April 20, 2024

Florida expanding semiconductor manufacturing capabilities with $28M in grants

(The Center Square) — In another push to reduce reliance on China and other foreign entities, Florida is expanding its semiconductor manufacturing capability.

More than $28 million was recently awarded through the Florida Job Growth Grant Fund to expand semiconductor manufacturing and chip manufacturing through five workforce development projects. The awards are part of a $50 million initiative Gov. Ron DeSantis launched in September dedicated to supporting Florida's semiconductor industry. It expands on grants awarded last year to entities in Osceola County.

DeSantis' focus has been on making strategic investments to expand Florida's manufacturing capabilities and strengthen its supply chain while creating high-demand, high-wage jobs. Florida ranks fifth in the US for semiconductor manufacturing jobs and third nationwide for semiconductor establishments.

The funding, DeSantis said, is "laying the groundwork for a strong economic future by investing in growing, high-demand industries that offer high-wage jobs for our residents."

Secretary of Commerce J. Alex Kelly said the state opened up the application process for entities to apply for grant funding in September and its "partners in economic development and workforce education around the state responded overwhelmingly."

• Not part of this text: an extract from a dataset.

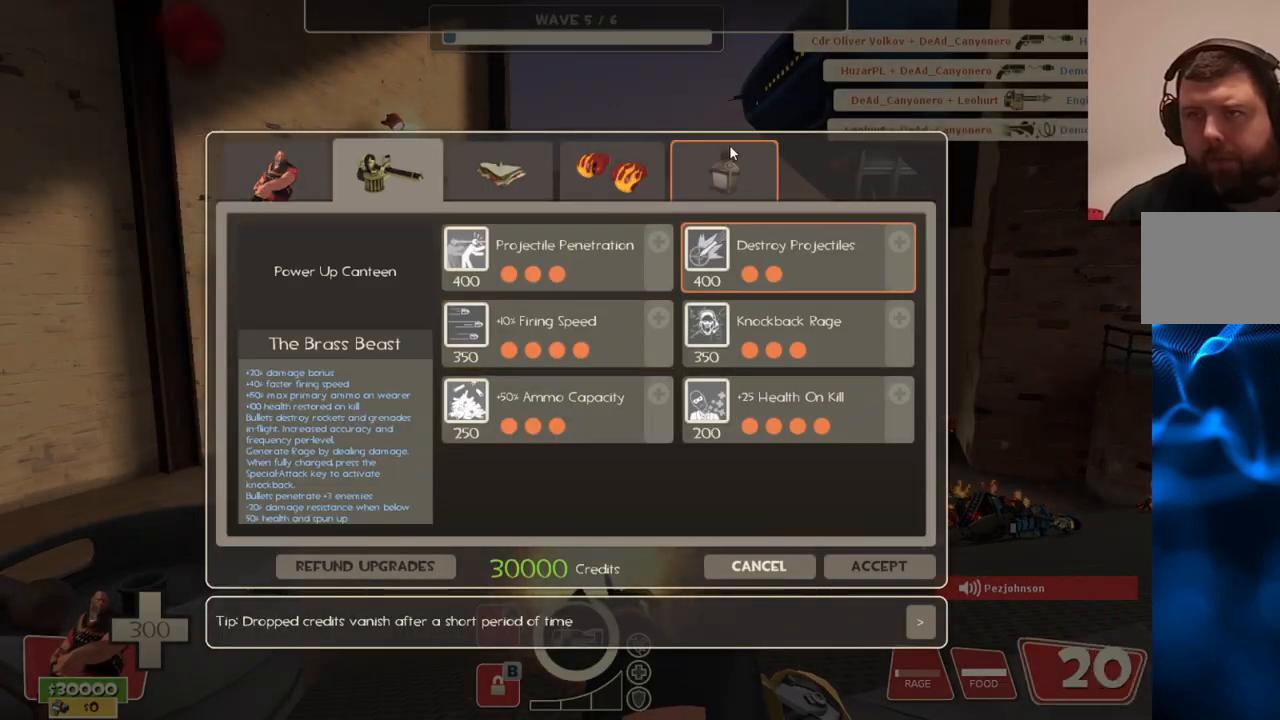
{"dt_ms": 500, "buttons": ["L2"], "left_stick": "center", "right_stick": "center", "events": [[33, "R2", "down"], [167, "R2", "up"], [167, "right_stick", "down-left"], [350, "right_stick", "center"]]}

So far, five grants have been awarded to fund workforce education opportunities that support semiconductor manufacturing, advanced packaging, and research and development within the military, defense and space industries.

NeoCity in Osceola County again received grant funding this year, although the $17.5 million is larger than it received last year. Funding will go towards constructing a multi-use semiconductor lab facility in NeoCity. Once completed, the project will stimulate high-tech business start-ups and semiconductor manufacturing by providing companies with affordable lab space.

NeoCity, an up-and-coming world epicenter for smart sensors, photonics and optics, has readymade synergies with the University of Central Florida (the nation's largest producer of aerospace engineers), and four other universities, as well as Central Florida's large concentration of Department of Defense partners and contractors, according to its website. It's poised to serve as a catalyst for high-tech innovation and creation, including jobs and capital investment, and is already generating marketplace momentum, and research, development and commercialization hubs in locally planned communities.

Valencia College, also in Osceola County, received $4.17 million to expand its Robotics and Semiconductor Technician program. This is also a larger amount than the grant funding it received last year.

Santa Fe College, with campuses in Alachua and Bradford counties, received $3 million to design and develop a new associate degree in engineering technology with a specialization in Advanced Manufacturing.

Lake Technical College in Lake County received $1.86 million to expand its semiconductor program and create a new advanced manufacturing program.

Eastern Florida State College in Brevard County received $1.55 million to create a new center, the Center for Innovative Technology Education, to train students in robotics and simulation technician skills to design, operate, test and repair robotics systems.